CONSIGNES DE TRAVAIL:
**1)** D'après le texte sur la pénurie d'antidépresseurs, combien de psychotropes l'Agence nationale de sécurité du médicament déclare-t-elle actuellement touchés ?
**2)** Poursuivez le texte sur la pénurie d'antidépresseurs à la suite de sa dernière phrase.

TEXTE FOURNI:
GILE MICHEL/SIPA
Alors que la santé mentale devient une priorité nationale, de nombreuses voix alertent sur une situation critique. De plus en plus d’antidépresseurs manquent à l’appel. Les ruptures s’étendent et suscitent l’indignation du corps médical.
Selon l’Agence nationale de sécurité du médicament, quatorze psychotropes sont actuellement touchés par la pénurie. Parmi eux figurent la quétiapine, la téralithe, la sertraline, ou encore la venlafaxine. Ces médicaments, utilisés contre la dépression, la bipolarité ou la schizophrénie, font partie des prescriptions les plus courantes. Certains praticiens évoquent un phénomène inédit depuis vingt ans. D’après le psychiatre David Masson, le manque concerne "quasiment toutes les gammes", à l’exception des benzodiazépines. Pourtant, ces molécules se trouvent sur la liste des traitements jugés indispensables par les autorités sanitaires.

DONNÉES FOURNIES:
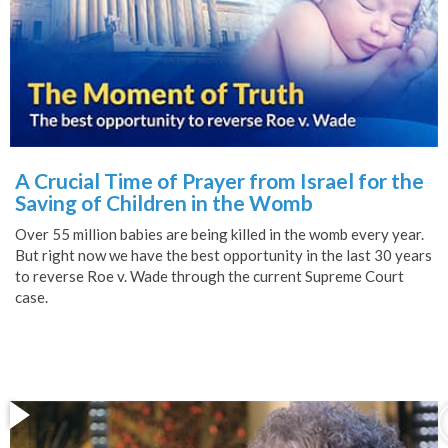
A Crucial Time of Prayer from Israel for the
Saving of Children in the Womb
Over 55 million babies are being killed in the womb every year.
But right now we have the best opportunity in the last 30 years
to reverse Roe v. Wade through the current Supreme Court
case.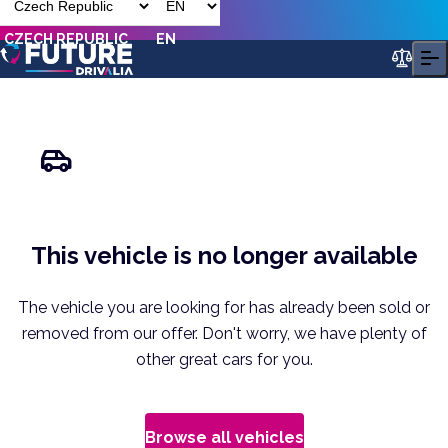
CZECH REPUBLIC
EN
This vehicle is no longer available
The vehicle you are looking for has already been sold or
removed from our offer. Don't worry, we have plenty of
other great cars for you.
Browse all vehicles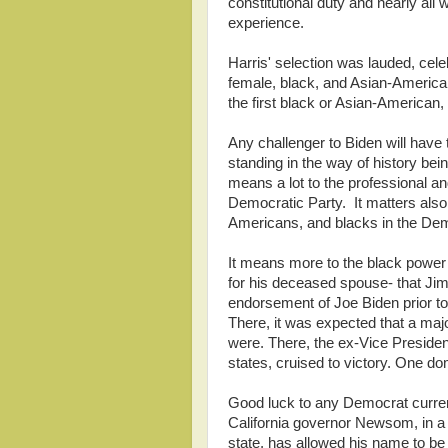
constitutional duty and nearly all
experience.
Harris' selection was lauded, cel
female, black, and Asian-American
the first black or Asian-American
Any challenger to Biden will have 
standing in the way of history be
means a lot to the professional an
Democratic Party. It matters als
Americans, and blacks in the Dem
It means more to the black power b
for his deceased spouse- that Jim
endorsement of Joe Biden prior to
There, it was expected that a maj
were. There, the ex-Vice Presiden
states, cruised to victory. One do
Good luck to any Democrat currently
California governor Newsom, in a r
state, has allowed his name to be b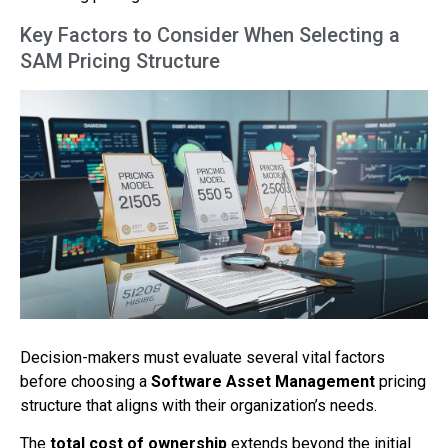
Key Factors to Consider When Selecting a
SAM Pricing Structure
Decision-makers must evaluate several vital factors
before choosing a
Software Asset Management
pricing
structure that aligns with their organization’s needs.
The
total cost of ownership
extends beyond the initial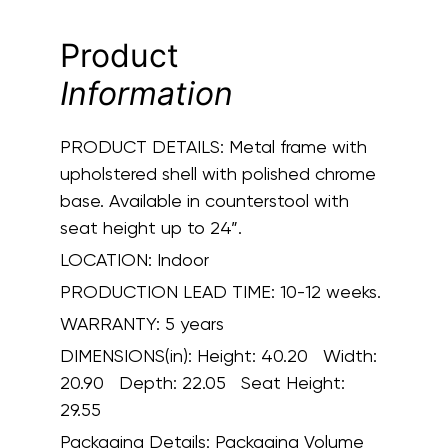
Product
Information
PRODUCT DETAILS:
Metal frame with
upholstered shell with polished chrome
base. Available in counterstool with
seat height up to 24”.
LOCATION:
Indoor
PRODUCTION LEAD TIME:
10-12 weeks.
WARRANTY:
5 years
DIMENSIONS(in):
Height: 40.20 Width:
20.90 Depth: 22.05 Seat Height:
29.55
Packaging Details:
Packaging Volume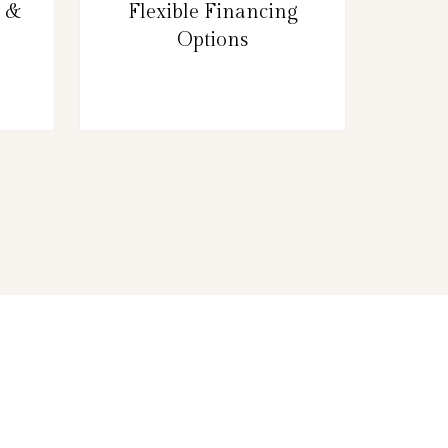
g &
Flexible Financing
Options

RÉSULTATS:
**1)** Quatorze psychotropes sont actuellement touchés par la pénurie.

**2)**
L’usine grecque Pharmathen, qui produit la majorité de la quétiapine distribuée en France, a été temporairement fermée pour des raisons de conformité. D’autres médicaments souffrent d’une demande mondiale en hausse, mais aussi d’un désintérêt industriel. Les laboratoires privilégient souvent les molécules plus rentables. De plus, les prix fixés en France, jugés peu attractifs, dissuadent certains fournisseurs de continuer l’acheminement sur le territoire. Résultat : la France se retrouve en queue de file lorsque les stocks mondiaux diminuent, rapporte Franceinfo.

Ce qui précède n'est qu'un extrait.